The reveal doesn’t necessarily need to be a big thing. It depends on how big/tragic/traumatic the ghost is. It can also be in a casual conversation without making it dramatic, and that tends to take away the soap-opera-esqueness. (That was a weird word, but you get me.)
It depends on how many consequences the reveal will have. It’s a setup-payoff thing that makes it seem sappy if there’s this big reveal and all the characters just go “Aight, that’s cool” and everything goes on.
Rose, when I read this, I was like, “Yes! Someone else loves this too!” This is easily my favorite way as well, and in my opinion infinitely more realistic than the sitting around the campfire type you mentioned. I have a scene where this exact thing happens, and is one of the few that I feel okay about.

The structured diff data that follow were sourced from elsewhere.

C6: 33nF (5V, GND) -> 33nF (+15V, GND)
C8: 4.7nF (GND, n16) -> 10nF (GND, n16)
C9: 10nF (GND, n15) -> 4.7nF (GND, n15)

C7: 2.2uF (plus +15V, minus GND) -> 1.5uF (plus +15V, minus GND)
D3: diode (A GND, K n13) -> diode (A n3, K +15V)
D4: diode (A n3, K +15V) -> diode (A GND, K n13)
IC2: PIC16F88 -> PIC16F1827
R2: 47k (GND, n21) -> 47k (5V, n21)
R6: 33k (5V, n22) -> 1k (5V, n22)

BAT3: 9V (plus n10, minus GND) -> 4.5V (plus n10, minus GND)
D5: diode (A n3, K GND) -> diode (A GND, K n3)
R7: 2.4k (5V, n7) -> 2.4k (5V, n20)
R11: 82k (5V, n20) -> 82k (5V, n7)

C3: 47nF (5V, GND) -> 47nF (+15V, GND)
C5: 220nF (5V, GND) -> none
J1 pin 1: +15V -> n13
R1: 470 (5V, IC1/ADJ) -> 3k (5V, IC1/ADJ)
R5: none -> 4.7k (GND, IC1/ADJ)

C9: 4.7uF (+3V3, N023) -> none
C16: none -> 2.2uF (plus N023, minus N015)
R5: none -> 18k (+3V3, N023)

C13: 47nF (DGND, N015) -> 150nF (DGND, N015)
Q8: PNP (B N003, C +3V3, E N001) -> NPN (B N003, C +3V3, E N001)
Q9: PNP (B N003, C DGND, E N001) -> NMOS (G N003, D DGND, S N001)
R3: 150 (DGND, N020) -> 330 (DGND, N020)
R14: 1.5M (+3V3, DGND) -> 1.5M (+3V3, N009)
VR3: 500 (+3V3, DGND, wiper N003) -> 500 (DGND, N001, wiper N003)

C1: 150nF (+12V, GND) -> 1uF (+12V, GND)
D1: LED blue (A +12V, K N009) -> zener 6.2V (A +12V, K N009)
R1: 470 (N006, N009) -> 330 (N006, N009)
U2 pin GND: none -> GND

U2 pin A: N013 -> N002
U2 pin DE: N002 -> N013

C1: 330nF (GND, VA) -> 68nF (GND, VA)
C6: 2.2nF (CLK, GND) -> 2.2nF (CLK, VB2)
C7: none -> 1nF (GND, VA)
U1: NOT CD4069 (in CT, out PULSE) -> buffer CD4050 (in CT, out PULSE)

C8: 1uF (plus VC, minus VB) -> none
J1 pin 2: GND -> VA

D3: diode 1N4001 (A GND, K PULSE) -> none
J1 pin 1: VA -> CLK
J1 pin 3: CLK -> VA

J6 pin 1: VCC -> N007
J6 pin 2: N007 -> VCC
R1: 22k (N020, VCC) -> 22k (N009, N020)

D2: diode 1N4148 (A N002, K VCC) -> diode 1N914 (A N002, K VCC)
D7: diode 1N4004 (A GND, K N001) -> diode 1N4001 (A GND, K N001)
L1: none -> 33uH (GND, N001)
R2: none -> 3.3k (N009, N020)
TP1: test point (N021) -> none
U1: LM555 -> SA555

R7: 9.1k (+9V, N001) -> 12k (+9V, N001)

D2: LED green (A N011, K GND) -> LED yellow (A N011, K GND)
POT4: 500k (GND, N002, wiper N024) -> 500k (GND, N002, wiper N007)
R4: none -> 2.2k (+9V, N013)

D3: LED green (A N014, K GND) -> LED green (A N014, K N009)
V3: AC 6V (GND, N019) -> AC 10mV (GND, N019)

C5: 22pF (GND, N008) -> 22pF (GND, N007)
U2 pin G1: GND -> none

I know! It’s just so fun to do!
Another way I like is character A keeping their backstory a secret from B, either out of suspicion or just because it’s too painful to talk about, and then character C (who does know) tells B and they have this “OH, that’s what happened!” moment.
It tends to highlight how painful the story is for A, and it feels less cliche. I’ve used this a couple times, just because it would be so out of character for the character themselves to talk about it, and I like the effect.
Maybe I’ll try to get you one of them, but it’ll be crazy confusing without reading the whole book. Plus, I’m gonna cajole you into reading the whole book someday, so I don’t want it to be terribly spoiled.
Valid point, besides, I’d say this isn’t a first-draft issue. You can fix it later more easily.
LOL, you’re succeeding XD I can’t make any hard and fast promises, but at this point, I’d like to beta-read it someday 🙂
Without darkness, there is no light. If there was no nighttime, would the stars be as bright?